— START Selected excerpt —
Minnesota foundations are at the forefront of a national philanthropic paradigm shift toward investing endowment dollars into diverse fund managers and startup founders, thereby marrying mission and market returns.
For years, foundations in Minnesota and across the country have granted charitable dollars to organizations that support entrepreneurs on the proven premise that inclusive entrepreneurship is a critical way to close the wealth gap between the haves and have nots in our communities when scaled up.
Now, leaders among these foundations are taking the next logical step. In addition to granting five percent of their endowment dollars to charitable endeavors—as required by law—foundations are also working to invest their enormous stockpile of endowment dollars into mission-aligned investment opportunities designed to yield market returns.
The total amount of money in U.S. foundation endowments is truly mammoth; endowments topped one trillion dollars in 2022. Five percent of one trillion is just $50 billion, meaning foundation investments pack a much bigger punch than grant dollars. For further comparison, venture capital deals in 2022 totaled just over $200 billion.
The point here is that foundation endowments control a massive amount of money. Behind the scenes of public-facing grant making activities, foundation investment officers work to ensure their endowments are protected and growing every day.
To keep endowments growing, foundations invest endowment dollars in an array of diversified asset classes, including private equity and venture capital. To date, though, foundations have largely entrusted endowment investments to private equity and venture capital firms led by a homogenous group of mostly white men.
— END Selected excerpt —
(Description of the task) In the passage on foundation endowments above, write out everything from "For years, foundations" down to "yield market returns." word for word.
— START Extracted entries —
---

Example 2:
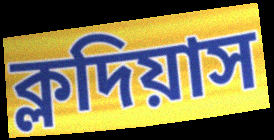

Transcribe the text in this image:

ক্লদিয়াস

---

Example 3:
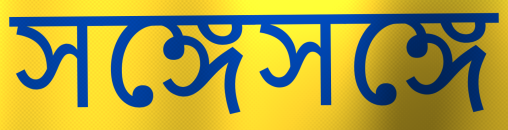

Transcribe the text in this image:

সঙ্গেসঙ্গে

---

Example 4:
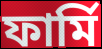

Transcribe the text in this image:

ফার্মি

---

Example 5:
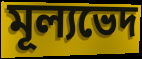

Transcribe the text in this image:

মূল্যভেদ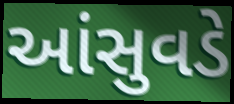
— END Extracted entries —
(Written solution)
For years, foundations in Minnesota and across the country have granted charitable dollars to organizations that support entrepreneurs on the proven premise that inclusive entrepreneurship is a critical way to close the wealth gap between the haves and have nots in our communities when scaled up.
Now, leaders among these foundations are taking the next logical step. In addition to granting five percent of their endowment dollars to charitable endeavors—as required by law—foundations are also working to invest their enormous stockpile of endowment dollars into mission-aligned investment opportunities designed to yield market returns.